Of all the many winners on the night, here are five shows that you need to have in your podcast feed. And if you’re already clued up on the best, then check out the nominees for some more audio inspiration.
5 best British podcasts to listen to
Brown Girls Do it Too
Winner of the Podcast of the Year award and the Best Sex and Relationships Podcast crown too, Brown Girls Do it Too has been overturning stereotypes left, right and centre since it launched on the BBC Asian Network last July.
Hosted by three British Asians, Poppy Jay, Rubina Pabani and Roya Eslami, the trio talk about their sexual experiences and discoveries, in a way that is unlike anything else out there.
Shagged Married Annoyed
One of the UK’s most listened-to podcasts, Shagged Married Annoyed managed to scoop the Listeners' Choice Awards which had over 229,000 people voting in the category.

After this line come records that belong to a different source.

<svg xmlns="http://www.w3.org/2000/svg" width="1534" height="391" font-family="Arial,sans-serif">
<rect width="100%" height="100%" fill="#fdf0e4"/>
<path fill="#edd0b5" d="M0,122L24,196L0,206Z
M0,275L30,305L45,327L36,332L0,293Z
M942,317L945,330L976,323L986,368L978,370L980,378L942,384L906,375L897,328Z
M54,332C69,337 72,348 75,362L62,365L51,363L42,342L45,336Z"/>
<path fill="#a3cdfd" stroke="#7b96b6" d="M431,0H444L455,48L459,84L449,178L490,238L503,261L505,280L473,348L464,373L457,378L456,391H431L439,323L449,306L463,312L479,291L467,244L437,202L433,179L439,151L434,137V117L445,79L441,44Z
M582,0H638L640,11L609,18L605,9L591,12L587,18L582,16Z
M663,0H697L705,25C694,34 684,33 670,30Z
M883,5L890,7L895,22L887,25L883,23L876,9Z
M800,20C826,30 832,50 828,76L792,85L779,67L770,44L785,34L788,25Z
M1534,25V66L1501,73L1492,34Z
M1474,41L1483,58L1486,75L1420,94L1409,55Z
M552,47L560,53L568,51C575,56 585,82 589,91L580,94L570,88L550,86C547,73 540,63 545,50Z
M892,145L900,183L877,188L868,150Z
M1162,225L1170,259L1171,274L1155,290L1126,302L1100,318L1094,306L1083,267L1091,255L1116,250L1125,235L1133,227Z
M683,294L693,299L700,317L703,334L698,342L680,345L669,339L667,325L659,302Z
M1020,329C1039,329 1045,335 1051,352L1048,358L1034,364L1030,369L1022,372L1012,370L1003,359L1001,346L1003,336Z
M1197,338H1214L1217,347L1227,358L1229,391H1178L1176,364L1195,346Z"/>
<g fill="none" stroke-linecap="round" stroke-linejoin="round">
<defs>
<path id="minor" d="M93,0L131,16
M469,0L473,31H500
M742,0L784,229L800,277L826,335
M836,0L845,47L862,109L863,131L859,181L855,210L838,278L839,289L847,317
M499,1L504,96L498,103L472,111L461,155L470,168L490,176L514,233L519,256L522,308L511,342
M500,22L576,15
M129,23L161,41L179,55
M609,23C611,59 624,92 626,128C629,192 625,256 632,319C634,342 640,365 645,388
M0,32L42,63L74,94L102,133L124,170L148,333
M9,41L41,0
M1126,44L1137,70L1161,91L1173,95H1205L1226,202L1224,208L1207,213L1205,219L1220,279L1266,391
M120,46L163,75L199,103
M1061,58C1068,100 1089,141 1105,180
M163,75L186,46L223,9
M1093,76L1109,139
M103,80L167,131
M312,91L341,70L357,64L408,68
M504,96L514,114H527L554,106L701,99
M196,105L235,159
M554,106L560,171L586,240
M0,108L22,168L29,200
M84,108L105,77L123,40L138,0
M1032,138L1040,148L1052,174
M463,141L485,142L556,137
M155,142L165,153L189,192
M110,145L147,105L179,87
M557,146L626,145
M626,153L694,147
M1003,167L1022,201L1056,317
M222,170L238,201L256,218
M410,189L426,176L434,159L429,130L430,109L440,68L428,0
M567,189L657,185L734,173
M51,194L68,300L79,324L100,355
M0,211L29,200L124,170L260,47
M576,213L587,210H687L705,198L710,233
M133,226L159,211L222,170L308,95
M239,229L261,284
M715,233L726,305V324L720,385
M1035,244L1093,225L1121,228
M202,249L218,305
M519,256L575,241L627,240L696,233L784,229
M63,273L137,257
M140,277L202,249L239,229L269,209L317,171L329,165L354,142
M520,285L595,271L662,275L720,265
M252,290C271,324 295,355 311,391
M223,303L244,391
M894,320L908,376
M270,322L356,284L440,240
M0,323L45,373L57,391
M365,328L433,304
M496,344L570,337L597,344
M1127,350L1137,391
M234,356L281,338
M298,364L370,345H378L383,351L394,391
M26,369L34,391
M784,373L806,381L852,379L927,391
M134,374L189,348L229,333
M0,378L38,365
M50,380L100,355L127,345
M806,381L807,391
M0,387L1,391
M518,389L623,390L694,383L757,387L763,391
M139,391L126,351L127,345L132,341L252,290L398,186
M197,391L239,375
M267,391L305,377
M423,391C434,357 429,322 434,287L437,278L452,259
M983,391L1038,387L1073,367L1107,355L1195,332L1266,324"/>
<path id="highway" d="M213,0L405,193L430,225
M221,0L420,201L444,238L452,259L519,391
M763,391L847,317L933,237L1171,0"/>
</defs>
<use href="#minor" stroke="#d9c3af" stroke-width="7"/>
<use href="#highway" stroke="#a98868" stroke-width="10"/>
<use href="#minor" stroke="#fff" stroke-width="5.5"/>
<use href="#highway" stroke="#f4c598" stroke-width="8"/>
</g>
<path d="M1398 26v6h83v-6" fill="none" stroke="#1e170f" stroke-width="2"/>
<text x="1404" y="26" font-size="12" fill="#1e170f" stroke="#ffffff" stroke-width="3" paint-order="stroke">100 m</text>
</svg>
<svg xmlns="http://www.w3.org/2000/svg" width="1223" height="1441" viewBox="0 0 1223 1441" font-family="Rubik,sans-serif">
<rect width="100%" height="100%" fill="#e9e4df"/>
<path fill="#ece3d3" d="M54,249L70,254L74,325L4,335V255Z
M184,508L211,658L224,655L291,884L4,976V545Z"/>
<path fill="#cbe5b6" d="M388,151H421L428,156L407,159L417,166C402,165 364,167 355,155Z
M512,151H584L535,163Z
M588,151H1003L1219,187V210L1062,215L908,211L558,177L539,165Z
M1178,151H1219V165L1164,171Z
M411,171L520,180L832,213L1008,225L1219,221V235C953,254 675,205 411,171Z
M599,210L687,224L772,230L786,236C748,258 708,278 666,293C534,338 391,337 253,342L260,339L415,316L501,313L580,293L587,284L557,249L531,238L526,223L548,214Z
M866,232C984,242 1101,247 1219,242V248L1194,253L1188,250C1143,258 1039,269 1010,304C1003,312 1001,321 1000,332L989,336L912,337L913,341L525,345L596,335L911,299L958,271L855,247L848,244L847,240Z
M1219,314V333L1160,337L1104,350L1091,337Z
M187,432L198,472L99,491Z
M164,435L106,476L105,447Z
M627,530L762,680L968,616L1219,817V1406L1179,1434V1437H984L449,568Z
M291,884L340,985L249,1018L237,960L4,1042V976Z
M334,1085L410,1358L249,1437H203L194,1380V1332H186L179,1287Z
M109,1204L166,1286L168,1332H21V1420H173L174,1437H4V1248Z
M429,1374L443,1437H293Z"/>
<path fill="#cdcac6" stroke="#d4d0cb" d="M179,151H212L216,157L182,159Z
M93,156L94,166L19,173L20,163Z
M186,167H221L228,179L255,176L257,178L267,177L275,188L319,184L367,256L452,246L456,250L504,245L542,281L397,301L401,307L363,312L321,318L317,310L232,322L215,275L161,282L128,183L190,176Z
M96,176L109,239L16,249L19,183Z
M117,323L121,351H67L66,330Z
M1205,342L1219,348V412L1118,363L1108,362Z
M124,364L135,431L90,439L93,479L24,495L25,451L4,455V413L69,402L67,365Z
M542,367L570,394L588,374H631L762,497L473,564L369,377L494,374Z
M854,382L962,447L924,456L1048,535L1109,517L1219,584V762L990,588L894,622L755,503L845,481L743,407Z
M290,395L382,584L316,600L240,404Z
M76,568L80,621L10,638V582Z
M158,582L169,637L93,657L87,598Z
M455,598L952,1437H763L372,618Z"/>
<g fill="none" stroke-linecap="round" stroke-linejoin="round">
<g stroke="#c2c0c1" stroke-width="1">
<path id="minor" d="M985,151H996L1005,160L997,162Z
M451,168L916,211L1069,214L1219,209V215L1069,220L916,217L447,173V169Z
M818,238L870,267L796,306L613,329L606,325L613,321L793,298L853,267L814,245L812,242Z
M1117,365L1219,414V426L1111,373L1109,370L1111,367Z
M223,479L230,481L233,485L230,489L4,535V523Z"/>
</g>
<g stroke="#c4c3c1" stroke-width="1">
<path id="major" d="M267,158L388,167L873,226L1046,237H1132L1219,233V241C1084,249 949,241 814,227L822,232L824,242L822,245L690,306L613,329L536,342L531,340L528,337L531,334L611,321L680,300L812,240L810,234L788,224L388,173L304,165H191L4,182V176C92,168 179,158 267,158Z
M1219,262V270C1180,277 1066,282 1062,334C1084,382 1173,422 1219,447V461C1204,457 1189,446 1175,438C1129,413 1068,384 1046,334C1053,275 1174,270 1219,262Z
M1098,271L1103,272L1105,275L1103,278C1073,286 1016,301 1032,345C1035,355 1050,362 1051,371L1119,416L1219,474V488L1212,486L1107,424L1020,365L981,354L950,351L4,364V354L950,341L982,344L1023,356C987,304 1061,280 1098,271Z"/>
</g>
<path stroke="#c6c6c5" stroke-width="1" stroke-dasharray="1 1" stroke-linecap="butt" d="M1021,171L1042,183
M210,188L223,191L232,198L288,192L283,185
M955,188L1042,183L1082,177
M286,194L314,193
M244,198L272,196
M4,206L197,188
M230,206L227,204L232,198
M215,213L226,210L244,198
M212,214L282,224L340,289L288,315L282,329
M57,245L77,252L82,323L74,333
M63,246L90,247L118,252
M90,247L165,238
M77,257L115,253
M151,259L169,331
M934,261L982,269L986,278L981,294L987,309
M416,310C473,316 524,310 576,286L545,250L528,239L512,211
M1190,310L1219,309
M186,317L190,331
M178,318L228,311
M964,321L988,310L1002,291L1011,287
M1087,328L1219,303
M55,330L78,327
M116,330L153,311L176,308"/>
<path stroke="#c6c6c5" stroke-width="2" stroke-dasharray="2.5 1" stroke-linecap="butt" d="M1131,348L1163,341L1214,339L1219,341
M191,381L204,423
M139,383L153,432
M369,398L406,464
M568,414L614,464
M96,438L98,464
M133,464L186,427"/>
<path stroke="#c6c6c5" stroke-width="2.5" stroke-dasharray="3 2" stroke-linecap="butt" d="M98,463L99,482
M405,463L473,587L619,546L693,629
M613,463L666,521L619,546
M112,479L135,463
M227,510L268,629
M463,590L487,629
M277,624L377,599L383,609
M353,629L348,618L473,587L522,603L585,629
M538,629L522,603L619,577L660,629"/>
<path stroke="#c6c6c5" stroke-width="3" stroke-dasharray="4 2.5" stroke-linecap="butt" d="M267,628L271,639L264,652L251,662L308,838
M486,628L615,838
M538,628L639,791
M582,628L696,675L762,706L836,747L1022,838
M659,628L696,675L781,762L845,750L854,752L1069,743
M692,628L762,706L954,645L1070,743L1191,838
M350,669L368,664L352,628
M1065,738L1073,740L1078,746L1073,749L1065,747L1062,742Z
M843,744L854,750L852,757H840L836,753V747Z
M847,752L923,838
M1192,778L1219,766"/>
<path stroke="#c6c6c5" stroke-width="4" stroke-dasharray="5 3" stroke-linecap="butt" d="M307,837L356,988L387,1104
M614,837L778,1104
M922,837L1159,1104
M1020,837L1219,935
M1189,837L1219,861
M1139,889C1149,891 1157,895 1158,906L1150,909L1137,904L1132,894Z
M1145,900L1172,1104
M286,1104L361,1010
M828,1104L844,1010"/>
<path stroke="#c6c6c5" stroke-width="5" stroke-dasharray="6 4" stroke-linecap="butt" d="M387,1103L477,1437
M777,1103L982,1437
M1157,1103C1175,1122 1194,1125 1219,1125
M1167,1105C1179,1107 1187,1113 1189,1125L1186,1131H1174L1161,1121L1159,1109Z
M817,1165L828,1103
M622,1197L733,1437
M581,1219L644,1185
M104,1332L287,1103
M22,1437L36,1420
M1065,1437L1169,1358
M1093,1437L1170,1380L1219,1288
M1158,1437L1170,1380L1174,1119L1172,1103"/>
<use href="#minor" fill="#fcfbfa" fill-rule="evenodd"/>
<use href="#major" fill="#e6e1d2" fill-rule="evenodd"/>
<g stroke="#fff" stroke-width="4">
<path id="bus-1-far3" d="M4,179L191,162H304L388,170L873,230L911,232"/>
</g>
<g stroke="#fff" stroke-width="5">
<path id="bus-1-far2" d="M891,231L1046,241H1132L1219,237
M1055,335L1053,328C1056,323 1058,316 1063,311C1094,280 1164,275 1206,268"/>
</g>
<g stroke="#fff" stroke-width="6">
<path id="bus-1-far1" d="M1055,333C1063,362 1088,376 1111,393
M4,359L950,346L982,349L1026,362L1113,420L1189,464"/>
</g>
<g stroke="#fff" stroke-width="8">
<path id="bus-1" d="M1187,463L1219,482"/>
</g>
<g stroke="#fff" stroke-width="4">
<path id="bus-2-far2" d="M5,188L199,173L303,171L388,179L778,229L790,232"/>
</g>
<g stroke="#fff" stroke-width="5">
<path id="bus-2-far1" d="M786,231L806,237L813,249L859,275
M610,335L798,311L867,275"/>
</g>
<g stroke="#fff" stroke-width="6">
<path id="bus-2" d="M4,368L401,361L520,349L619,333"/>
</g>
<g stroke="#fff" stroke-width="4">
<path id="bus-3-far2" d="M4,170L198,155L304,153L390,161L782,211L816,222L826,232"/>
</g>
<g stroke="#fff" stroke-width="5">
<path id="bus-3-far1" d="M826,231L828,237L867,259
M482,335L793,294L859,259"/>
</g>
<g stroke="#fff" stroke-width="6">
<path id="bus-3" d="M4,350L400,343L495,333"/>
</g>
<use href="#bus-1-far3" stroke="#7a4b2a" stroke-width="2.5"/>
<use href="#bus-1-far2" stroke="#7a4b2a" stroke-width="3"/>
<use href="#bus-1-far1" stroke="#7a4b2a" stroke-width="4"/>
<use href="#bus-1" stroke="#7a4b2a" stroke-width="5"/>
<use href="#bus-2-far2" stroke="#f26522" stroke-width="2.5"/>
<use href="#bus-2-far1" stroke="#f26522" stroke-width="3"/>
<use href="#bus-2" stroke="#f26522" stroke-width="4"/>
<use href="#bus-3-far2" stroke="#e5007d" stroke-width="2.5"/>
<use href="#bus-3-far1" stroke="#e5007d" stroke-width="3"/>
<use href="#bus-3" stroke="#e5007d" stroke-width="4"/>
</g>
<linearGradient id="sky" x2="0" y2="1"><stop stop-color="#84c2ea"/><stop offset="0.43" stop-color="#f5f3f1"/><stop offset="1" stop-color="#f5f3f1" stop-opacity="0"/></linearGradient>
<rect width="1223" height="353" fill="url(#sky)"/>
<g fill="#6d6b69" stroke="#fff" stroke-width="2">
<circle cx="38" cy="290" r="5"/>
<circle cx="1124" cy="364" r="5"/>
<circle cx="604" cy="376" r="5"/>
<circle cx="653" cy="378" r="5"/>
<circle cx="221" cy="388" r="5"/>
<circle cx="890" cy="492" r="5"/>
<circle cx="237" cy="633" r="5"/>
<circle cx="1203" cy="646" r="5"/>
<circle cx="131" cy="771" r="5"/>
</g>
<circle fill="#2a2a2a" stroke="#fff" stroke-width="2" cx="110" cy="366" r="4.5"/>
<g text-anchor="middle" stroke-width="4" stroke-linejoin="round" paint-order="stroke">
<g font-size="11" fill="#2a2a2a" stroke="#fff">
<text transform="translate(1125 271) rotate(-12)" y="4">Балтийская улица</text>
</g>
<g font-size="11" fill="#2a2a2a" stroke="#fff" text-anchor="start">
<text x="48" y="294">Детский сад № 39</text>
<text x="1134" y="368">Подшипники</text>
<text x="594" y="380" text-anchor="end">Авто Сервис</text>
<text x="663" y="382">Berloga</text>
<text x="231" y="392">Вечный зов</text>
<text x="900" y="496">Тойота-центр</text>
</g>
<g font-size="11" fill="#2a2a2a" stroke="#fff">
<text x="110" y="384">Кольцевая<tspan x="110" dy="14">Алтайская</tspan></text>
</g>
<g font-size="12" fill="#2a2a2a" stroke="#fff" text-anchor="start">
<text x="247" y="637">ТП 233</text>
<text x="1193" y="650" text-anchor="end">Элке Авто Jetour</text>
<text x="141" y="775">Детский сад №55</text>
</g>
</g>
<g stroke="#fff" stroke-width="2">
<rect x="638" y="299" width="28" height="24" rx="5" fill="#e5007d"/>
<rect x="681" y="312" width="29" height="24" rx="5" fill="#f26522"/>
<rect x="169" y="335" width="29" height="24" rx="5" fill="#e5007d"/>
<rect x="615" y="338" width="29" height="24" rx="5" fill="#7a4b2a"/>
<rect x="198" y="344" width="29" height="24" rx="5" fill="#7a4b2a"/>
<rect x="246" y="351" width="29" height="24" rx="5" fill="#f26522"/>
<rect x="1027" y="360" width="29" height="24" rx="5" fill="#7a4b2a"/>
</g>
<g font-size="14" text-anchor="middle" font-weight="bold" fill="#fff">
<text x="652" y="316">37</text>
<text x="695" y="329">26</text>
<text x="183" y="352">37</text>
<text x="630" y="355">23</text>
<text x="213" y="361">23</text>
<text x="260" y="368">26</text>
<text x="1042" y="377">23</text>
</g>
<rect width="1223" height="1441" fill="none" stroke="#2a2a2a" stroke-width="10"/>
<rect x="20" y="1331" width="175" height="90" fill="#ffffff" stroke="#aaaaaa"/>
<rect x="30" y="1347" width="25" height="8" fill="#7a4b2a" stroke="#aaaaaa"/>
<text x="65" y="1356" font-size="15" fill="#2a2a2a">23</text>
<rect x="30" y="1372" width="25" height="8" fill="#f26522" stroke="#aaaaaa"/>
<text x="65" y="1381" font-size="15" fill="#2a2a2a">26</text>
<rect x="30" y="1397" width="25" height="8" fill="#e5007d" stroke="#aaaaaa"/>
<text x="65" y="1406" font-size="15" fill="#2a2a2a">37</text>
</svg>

Hosted by couple Rosie and Chris Ramsey, they talk about life, relationships, arguments, parenting as well as an interesting Q&A section which often features a secret celebrity.
If you haven’t listened to Tunnel 29 then drop everything you’re doing and plug yourself in. Launched on BBC Sounds and Radio 4 last year, the story sees BBC broadcaster Helena Merriman tell the story of a man who helped refugees leave East Berlin for the West via tunnels under the Berlin Wall.
The podcast won Moment of the Year as well as Best Radio Podcast and it is an astounding feat of audio magic through the way it brings to life the how things really were in East Germany and the escapes people were desperate to make.
The Log Books
The Log Books has gained a serious following since it launched last year, so it's good to see it recognised as Best New Podcast by the British Podcast Awards. It offers a unique look at queer history through exploring the Switchboard’s archives, a helpline which provides information, support and referrals for people considering their sexuality.
The Switchboard has been running for years and the podcast is opening up this history, with the help of one of the charity’s trustees.
The Sound of Anger
One of the great things about podcasts is being able to listen and learn about topics you would never normally come across or have time to consider. The Sound of Anger, which won the Smartest Podcast award, is one such show.
Part of the Living with Feeling podcast series, from the Centre for the History of the Emotions and Queen Mary’s University, each episode explores the feelings and emotions around anger - from what is it, the concept of living in an age of rage and how it feels to be angry. Mind-bending stuff.